Prompt:
Copy every line from the records that holds the word "Negócios".

═══ Extracted information

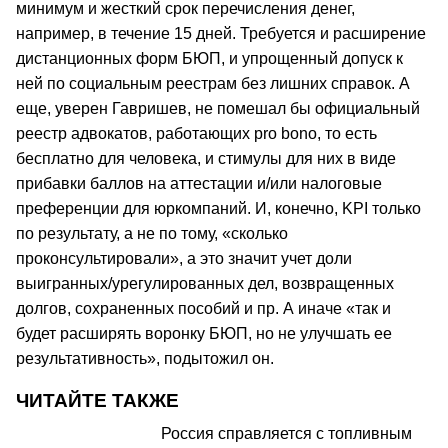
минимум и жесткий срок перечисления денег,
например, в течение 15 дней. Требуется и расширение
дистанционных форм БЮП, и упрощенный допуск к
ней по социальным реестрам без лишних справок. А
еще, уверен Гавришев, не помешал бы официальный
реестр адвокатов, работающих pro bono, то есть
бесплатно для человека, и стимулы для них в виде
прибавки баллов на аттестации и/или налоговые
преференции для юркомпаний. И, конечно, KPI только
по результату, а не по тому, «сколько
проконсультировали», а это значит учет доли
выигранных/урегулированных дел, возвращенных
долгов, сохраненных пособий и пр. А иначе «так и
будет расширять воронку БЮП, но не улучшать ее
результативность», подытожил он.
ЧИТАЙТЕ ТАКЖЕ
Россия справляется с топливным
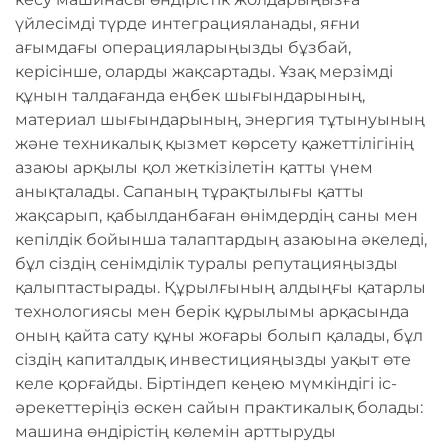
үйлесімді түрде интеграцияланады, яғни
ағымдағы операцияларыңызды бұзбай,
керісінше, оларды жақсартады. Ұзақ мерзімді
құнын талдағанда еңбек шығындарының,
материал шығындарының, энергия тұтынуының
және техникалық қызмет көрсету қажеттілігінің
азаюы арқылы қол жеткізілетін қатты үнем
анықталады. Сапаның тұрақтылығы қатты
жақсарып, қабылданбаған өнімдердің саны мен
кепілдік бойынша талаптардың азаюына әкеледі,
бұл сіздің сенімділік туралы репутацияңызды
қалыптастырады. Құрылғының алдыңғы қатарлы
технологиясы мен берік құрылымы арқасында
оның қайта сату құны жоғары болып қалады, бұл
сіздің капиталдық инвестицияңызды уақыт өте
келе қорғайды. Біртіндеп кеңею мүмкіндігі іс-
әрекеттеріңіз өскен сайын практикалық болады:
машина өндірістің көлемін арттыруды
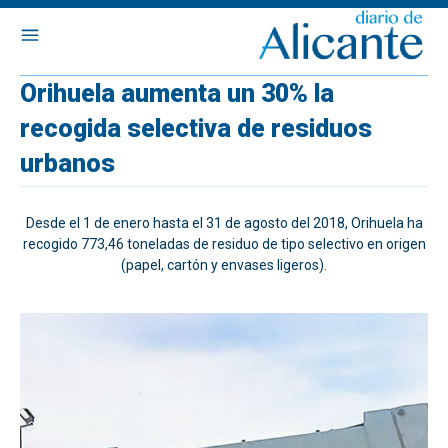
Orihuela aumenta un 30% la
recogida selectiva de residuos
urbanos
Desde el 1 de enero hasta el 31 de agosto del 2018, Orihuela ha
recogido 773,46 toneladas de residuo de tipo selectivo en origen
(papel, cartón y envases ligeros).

══════
═══ Extracted information

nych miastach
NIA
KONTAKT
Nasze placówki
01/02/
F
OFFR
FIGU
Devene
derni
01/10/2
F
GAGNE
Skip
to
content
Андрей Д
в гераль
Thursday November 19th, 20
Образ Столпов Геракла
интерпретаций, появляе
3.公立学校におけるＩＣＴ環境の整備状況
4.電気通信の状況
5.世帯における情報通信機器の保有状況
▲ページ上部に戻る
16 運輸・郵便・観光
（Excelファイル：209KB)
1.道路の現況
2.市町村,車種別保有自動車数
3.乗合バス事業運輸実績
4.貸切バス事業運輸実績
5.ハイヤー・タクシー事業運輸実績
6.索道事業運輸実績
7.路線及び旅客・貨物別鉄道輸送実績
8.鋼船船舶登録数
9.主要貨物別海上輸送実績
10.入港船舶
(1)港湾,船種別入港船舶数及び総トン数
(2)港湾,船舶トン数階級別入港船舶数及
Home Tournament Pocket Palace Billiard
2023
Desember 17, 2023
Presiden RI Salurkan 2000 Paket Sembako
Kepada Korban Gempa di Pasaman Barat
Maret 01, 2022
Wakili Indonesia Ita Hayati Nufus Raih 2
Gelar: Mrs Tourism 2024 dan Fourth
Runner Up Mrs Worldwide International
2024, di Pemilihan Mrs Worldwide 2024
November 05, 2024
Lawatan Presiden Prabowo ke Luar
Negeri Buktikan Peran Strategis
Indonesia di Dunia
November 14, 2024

══════
═══ Extracted information

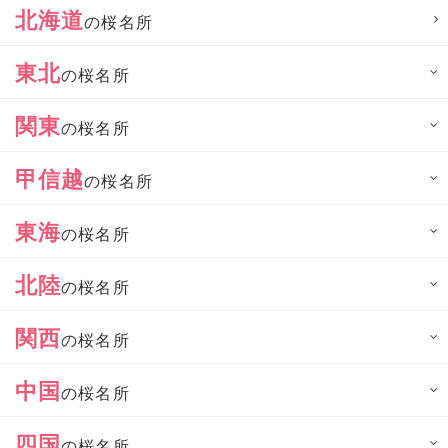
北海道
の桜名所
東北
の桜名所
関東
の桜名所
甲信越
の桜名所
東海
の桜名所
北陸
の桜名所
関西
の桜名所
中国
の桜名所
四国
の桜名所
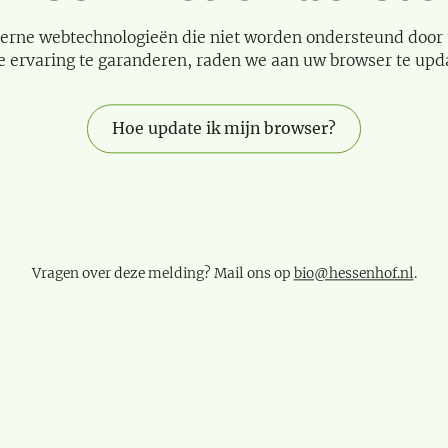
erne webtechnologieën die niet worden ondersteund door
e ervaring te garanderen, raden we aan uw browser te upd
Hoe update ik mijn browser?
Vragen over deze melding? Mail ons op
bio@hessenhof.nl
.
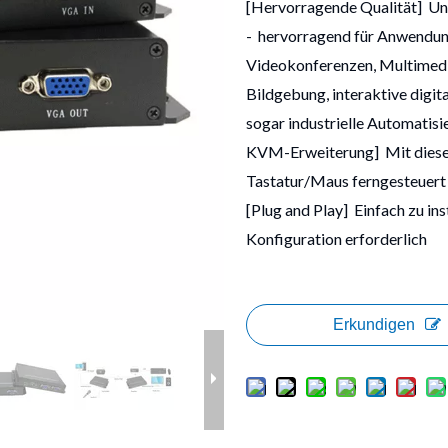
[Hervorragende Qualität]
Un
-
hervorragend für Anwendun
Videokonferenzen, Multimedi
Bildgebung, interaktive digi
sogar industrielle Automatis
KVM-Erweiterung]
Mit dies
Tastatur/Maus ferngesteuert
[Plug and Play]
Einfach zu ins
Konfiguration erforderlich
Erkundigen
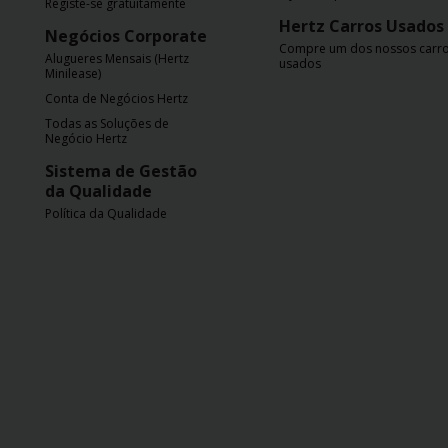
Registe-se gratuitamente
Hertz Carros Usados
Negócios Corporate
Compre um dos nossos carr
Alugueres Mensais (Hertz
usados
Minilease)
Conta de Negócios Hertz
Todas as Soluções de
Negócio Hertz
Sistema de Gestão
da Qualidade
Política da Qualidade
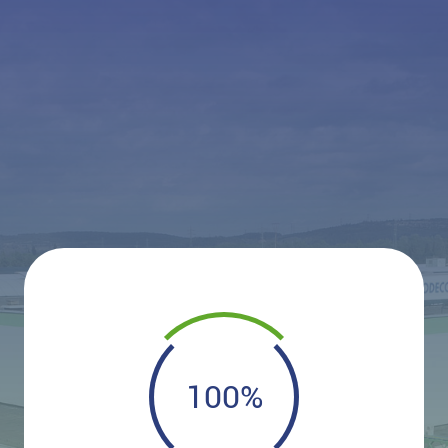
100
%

══════

Reply:
Negócios Corporate
Conta de Negócios Hertz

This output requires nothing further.